Telemetry: create dashboards
What we have now
We have collected some single-node instances topology data through usage ping. The data are saved in versions database usage_data table. It then goes through the ETL process from version DB to snowflakes.
This dashboard shows raw data of object_store
and topology
. It is used to validate the collected data. There is also version controller to query by id(or uuid): https://version.gitlab.com/usage_data/<id, or UUID>
Create dashboards from these data
Though we will continue to validate and enhance the data, there are ~4000 data today that likely can show us something interesting.
We want to create some useful dashboard from these data so:
- to validate the data make sense from different breakdown views, so it gives us the confidence of NSM metric calculated from these data
- whether there is obvious wrong data
- whether there is missing data
- to discover topology statistics which will help make informed decisions
We can start with something like, thanks @mkaeppler :
- histogram of users with node count (that will show outliers and should break out nicely when we launch multi-node)
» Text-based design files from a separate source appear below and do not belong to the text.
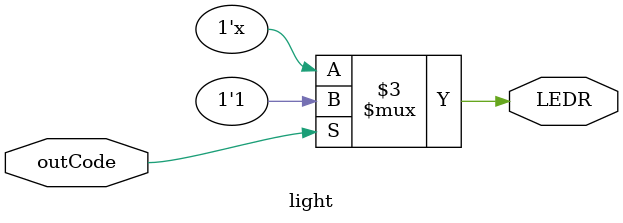
<source format=v>
module light(
  input outCode,
  output [0:0] LEDR
);
always @(*)
if (outCode == 2'h29) LEDR <= 1; 
endmodule 

</source>
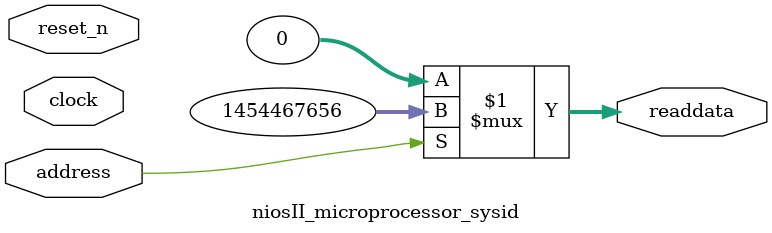
<source format=v>

`timescale 1ns / 1ps
// synthesis translate_on

// turn off superfluous verilog processor warnings 
// altera message_level Level1 
// altera message_off 10034 10035 10036 10037 10230 10240 10030 

module niosII_microprocessor_sysid (
               // inputs:
                address,
                clock,
                reset_n,

               // outputs:
                readdata
             )
;

  output  [ 31: 0] readdata;
  input            address;
  input            clock;
  input            reset_n;

  wire    [ 31: 0] readdata;
  //control_slave, which is an e_avalon_slave
  assign readdata = address ? 1454467656 : 0;

endmodule




</source>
- by-service breakdown of process count
- a fixed app server type chart
- maybe something like percentiles of memory used per service
- some aggregation/clustering of uname stats so that we get an idea of how many linuxes we run and which versions etc
Then we would add the NSM chart.
We will need to have editor access to create/edit Sisense dashboard. Or we have to ask Data team to create each of them, which might be tedious for them -- since the dashboard will evolve for a while before it reaches the final version.